GRAPEVINE, Texas -- U.S. Attorney General Jeff Sessions argued the country should renew its war on drugs after revealing that more people than ever are dying from both illegal and prescription drug abuse.
“Based on preliminary data, nearly 60,000 Americans lost their lives to drug overdoses last year. That will be the highest drug death toll and the fastest increase in the death toll in American history. And every day, more than 5,000 Americans abuse painkillers for the first time,” said Sessions.
Speaking to a convention of Drug Abuse Resistance Education police officers (DARE), the Attorney General also delivered a message to doctors and dentists.
“I believe this country is simply moving too many prescription pills throughout our country,” said Sessions. “Every doctor and hospital and dentist and other group that has the ability to prescribe drugs need to review what they’re doing.”
This is Sessions’ first official visit to North Texas since becoming attorney general this year. Before speaking at the conference, he spent the morning in Dallas where he met with federal prosecutors and religious leaders separately.
But in his budget, President Trump proposed slashing 95 percent of the budget from the Office of National Drug Control and Policy, reducing it by $360 million. The president did add $103 million for Sessions’ effort to fight the epidemic of drug deaths.
He is also asking federal prosecutors to pursue harsher prison sentences. But experts and even some Republicans think that’s the wrong idea.
“I think we proved you can be smart on crime, not soft on crime [but] smart on crime, recognizing the average inmate is going to get out of prison sooner or later. The question is, are they going to be better prepared to lead a productive life or are they just going to re-offend and go back to prison,” asked U.S. Sen.
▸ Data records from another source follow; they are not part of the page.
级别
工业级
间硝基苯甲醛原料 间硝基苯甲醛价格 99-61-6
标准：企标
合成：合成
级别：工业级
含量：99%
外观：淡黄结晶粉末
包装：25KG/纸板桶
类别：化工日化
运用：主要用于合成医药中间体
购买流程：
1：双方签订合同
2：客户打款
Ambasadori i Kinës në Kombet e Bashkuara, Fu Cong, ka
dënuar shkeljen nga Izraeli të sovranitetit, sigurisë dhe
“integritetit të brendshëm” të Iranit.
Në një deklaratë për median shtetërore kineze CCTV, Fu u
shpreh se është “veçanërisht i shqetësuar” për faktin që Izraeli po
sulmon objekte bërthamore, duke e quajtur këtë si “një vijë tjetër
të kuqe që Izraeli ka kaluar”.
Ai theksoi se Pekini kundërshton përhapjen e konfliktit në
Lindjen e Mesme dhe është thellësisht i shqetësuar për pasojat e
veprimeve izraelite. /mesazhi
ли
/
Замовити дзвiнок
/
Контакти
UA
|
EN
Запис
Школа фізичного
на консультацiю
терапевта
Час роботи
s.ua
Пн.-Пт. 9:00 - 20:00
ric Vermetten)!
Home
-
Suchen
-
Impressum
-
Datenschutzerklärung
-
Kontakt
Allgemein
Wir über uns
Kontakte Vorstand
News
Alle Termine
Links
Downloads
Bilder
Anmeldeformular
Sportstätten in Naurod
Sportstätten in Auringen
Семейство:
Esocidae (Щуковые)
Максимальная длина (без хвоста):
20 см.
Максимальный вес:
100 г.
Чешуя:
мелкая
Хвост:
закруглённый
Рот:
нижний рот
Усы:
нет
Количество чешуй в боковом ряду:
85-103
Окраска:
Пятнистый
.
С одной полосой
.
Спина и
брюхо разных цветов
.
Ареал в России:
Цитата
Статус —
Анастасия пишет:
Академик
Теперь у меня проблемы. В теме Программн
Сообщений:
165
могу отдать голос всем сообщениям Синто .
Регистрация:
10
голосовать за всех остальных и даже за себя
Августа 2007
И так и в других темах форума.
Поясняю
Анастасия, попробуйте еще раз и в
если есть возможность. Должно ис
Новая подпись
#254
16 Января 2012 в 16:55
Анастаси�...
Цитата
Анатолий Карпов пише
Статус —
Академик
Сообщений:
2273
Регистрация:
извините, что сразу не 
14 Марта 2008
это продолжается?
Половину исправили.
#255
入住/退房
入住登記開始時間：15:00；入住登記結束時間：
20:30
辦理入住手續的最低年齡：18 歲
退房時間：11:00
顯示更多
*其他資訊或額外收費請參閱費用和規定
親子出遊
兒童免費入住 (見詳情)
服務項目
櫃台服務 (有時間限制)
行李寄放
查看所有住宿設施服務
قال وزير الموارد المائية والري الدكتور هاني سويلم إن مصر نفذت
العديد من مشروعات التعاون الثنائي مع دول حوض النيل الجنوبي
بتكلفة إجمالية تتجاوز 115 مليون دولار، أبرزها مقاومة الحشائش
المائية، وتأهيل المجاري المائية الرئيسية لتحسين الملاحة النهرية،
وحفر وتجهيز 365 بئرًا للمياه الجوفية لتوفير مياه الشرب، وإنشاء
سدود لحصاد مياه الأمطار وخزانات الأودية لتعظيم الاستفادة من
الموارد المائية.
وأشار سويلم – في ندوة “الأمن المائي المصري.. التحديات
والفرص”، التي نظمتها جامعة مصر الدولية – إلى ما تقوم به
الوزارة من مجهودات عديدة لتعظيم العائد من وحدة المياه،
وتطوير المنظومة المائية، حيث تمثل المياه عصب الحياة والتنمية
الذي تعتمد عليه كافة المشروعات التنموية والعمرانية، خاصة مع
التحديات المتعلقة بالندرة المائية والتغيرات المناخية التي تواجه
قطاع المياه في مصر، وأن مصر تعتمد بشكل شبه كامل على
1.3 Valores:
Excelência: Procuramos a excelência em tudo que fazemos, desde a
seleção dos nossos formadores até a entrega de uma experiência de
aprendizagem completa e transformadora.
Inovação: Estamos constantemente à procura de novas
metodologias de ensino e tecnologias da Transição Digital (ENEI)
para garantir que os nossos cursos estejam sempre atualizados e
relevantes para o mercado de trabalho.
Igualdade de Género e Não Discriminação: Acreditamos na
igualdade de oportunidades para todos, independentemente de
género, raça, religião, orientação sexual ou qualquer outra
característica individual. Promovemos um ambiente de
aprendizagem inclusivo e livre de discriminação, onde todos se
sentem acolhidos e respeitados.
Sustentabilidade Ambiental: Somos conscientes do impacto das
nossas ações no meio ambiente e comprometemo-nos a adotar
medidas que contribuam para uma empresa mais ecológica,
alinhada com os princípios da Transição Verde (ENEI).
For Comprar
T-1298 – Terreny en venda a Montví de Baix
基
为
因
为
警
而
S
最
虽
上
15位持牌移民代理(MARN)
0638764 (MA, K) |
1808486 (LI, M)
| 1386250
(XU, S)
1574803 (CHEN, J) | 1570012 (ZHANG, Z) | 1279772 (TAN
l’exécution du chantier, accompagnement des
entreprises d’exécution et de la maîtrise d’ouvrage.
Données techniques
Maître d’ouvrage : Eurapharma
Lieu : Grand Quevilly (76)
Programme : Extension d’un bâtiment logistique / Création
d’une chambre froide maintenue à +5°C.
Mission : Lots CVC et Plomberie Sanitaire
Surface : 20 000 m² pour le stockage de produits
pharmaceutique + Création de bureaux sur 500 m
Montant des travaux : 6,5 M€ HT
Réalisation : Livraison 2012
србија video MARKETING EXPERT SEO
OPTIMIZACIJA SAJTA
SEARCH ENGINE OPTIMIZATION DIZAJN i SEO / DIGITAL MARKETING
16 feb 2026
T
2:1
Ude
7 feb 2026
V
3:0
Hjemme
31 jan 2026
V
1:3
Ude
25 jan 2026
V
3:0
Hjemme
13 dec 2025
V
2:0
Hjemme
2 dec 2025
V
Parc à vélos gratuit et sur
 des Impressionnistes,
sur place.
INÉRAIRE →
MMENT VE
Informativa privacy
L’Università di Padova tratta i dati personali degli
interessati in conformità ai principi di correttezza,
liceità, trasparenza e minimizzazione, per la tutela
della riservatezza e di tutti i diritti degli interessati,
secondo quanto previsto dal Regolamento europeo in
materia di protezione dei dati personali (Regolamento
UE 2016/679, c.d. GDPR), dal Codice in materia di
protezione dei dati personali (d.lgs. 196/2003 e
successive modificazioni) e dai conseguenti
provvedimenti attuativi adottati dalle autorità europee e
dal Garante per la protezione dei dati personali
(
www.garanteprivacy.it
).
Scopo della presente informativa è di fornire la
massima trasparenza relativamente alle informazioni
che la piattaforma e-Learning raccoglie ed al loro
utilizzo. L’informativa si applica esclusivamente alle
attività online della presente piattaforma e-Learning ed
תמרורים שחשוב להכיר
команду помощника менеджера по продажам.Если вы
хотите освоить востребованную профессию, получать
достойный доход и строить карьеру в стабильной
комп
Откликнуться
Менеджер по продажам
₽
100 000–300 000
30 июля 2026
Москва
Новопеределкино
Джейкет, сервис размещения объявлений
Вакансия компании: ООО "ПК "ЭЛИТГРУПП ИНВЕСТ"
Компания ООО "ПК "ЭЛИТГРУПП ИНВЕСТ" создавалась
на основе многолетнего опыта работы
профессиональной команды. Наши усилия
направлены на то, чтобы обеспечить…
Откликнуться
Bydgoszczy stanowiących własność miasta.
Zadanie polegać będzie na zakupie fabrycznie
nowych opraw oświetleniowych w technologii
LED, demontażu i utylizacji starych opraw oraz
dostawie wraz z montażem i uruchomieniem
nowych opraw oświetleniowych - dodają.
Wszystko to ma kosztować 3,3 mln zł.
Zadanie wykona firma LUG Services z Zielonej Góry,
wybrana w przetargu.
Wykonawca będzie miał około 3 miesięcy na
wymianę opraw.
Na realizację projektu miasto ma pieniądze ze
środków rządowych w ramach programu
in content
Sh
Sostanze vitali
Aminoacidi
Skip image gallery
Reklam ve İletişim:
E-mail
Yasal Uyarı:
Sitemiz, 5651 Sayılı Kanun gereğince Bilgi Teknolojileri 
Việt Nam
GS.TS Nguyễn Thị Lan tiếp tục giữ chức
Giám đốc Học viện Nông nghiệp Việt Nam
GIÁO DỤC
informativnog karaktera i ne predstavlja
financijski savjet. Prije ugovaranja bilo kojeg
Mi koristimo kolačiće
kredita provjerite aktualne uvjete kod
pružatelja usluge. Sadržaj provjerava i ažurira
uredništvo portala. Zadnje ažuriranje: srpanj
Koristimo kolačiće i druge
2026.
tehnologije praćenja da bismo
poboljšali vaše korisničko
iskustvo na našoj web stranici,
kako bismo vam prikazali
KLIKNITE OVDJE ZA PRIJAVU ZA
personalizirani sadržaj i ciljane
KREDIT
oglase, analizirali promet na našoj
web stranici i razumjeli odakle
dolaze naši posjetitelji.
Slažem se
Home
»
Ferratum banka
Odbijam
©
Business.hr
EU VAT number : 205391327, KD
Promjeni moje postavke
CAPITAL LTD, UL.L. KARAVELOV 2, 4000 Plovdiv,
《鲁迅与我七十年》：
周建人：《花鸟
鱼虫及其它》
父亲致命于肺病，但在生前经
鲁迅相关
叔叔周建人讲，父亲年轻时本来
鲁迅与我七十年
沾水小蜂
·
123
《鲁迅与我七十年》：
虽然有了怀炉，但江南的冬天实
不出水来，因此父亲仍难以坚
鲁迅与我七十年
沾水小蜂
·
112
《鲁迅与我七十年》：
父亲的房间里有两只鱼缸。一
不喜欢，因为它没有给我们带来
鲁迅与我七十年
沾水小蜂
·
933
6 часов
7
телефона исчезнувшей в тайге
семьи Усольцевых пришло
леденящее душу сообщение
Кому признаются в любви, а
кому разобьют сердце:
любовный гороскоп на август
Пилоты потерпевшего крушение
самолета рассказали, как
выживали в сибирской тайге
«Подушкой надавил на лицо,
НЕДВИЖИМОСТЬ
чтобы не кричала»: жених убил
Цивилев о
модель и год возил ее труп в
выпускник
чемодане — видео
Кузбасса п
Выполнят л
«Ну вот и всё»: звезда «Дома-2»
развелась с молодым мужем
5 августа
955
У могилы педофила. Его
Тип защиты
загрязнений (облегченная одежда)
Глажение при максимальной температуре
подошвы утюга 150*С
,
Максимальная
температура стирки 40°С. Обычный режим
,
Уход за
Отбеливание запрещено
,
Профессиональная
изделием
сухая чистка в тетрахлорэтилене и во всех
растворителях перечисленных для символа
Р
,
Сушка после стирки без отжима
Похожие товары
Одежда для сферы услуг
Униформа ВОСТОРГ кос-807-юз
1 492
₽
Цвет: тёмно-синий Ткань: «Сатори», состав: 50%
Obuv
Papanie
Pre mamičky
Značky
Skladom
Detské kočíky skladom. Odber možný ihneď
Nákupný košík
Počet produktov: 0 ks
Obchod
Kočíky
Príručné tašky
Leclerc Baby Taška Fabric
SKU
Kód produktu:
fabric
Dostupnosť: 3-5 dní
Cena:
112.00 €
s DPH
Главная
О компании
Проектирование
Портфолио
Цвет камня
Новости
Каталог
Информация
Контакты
John Cornyn, R-Texas, in an interview last month with WFAA-TV’s Inside Texas Politics.
Cornyn has long pushed for reform and said he thinks there is still a chance for it in this Congress.
“Jail is not our goal. That’s not what we want. What we want to see is if drug use goes down,” said Sessions. “Treatment is important, but it often comes too late.”
Sessions left Grapevine and flew to Las Vegas, Nevada where he will make another argument on this issue.